Fowotade’s troubles mirror those faced by other trials in Africa — posing a major problem for those countries in the continent that have been unable to secure enough vaccines against COVID-19. Only 2.7% of people in Nigeria, the continent’s most populous country, have been at least partially vaccinated. That’s just slightly lower than the average rate for low-income countries. Estimates suggest that it could take until at least September 2022 for African nations to obtain enough doses to fully vaccinate 70% of the continent’s population.

That leaves few options for fighting the pandemic now. Although wealthy nations outside Africa have used treatments such as monoclonal antibodies or the antiviral drug remdesivir, these need to be administered in hospitals and are expensive. The drug giant Merck has agreed to license its pill-based drug molnupiravir to manufacturers that would provide broad access to the drug, but questions remain about how costly it will be if it does get approval. So the hunt is on for affordable, readily available drugs for Africa that could reduce COVID-19 symptoms, lower the burden of disease on health-care systems and reduce deaths.

COVID spurs Africa vaccines revolution

That search has faced numerous hurdles. According to the US-run database clinicaltrials.gov, of nearly 2,000 trials currently exploring drug treatments for COVID-19, only about 150 are registered in Africa, and the vast majority of those are in Egypt and South Africa.

The lack of trials is problematic, says Adeniyi Olagunju, a clinical pharmacologist at the University of Liverpool, UK, and the principal investigator for NACOVID. If Africa is largely missing from COVID-19 treatment trials, then the likelihood of it having access to drugs that get approved is very limited, he says. “Add that to the abysmally low access to vaccines,” Olagunju says. “Africa needs effective therapeutics for COVID-19 as an option more than any other continent.”

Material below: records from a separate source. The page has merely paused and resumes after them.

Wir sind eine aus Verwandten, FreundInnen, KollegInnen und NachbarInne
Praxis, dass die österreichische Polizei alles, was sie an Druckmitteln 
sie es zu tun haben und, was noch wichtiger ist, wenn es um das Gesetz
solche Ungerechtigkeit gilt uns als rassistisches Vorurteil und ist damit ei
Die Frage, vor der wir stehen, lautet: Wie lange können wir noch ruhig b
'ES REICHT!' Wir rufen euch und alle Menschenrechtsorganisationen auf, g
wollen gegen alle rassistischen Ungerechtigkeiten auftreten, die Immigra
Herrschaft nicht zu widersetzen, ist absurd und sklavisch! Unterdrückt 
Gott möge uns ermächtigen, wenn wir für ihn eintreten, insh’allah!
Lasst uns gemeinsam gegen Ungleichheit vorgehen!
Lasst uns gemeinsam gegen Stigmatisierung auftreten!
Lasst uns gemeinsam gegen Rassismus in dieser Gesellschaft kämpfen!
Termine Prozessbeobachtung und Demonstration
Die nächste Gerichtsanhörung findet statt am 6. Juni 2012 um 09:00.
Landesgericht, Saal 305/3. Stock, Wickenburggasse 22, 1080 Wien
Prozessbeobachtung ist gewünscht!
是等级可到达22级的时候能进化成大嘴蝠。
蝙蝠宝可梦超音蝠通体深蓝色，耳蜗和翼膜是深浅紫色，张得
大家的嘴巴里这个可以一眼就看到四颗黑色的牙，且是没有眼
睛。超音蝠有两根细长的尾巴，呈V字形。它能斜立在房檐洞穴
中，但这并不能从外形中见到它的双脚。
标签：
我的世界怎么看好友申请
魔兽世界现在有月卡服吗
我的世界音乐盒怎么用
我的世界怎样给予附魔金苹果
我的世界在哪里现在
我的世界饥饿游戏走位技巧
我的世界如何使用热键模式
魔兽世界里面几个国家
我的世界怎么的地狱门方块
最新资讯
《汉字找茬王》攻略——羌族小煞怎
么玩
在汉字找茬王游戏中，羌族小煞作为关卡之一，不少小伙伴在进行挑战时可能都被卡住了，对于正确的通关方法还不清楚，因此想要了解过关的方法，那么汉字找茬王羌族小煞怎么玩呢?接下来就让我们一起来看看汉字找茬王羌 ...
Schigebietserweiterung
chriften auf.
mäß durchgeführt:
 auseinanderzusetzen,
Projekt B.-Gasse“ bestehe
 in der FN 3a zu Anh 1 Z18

Some organisations are trying to remedy this shortfall. ANTICOV, a programme run by the non-profit Drugs for Neglected Diseases initiative (DNDi), is currently the largest trial in Africa. It is testing early treatment options for COVID-19 in two trial arms. Another study called Repurposing Anti-Infectives for COVID-19 Therapy (ReACT) — coordinated by the non-profit foundation Medicines for Malaria Venture — will test the safety and efficacy of repurposed drugs in South Africa. But regulatory challenges, a lack of infrastructure and difficulties with recruiting trial participants all present major hurdles to such efforts.

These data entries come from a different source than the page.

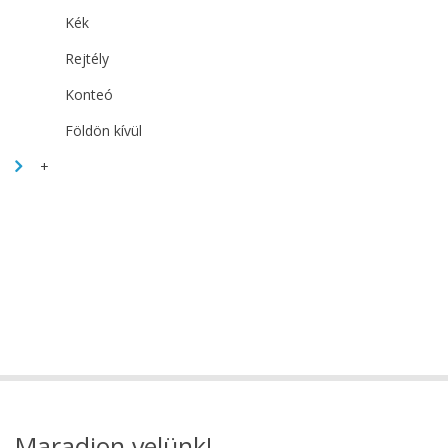
Kék
Rejtély
Konteó
Földön kívül
+
Maradjon velünk!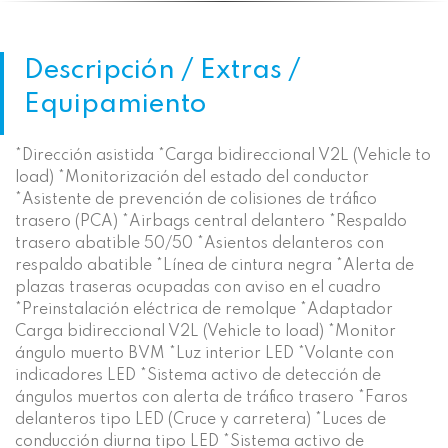
Descripción / Extras /
Equipamiento
*Dirección asistida *Carga bidireccional V2L (Vehicle to
load) *Monitorización del estado del conductor
*Asistente de prevención de colisiones de tráfico
trasero (PCA) *Airbags central delantero *Respaldo
trasero abatible 50/50 *Asientos delanteros con
respaldo abatible *Línea de cintura negra *Alerta de
plazas traseras ocupadas con aviso en el cuadro
*Preinstalación eléctrica de remolque *Adaptador
Carga bidireccional V2L (Vehicle to load) *Monitor
ángulo muerto BVM *Luz interior LED *Volante con
indicadores LED *Sistema activo de detección de
ángulos muertos con alerta de tráfico trasero *Faros
delanteros tipo LED (Cruce y carretera) *Luces de
conducción diurna tipo LED *Sistema activo de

“We have a broken health-care system in sub-Saharan Africa,” says Samba Sow, the national principal investigator for ANTICOV in Mali. That makes the trials hard but all the more necessary, particularly for identifying drugs that will help people during the earliest stages of disease and prevent hospitalizations. For him and many others working on the disease, it is a race against death. “We can’t wait until patients become severely ill,” he says.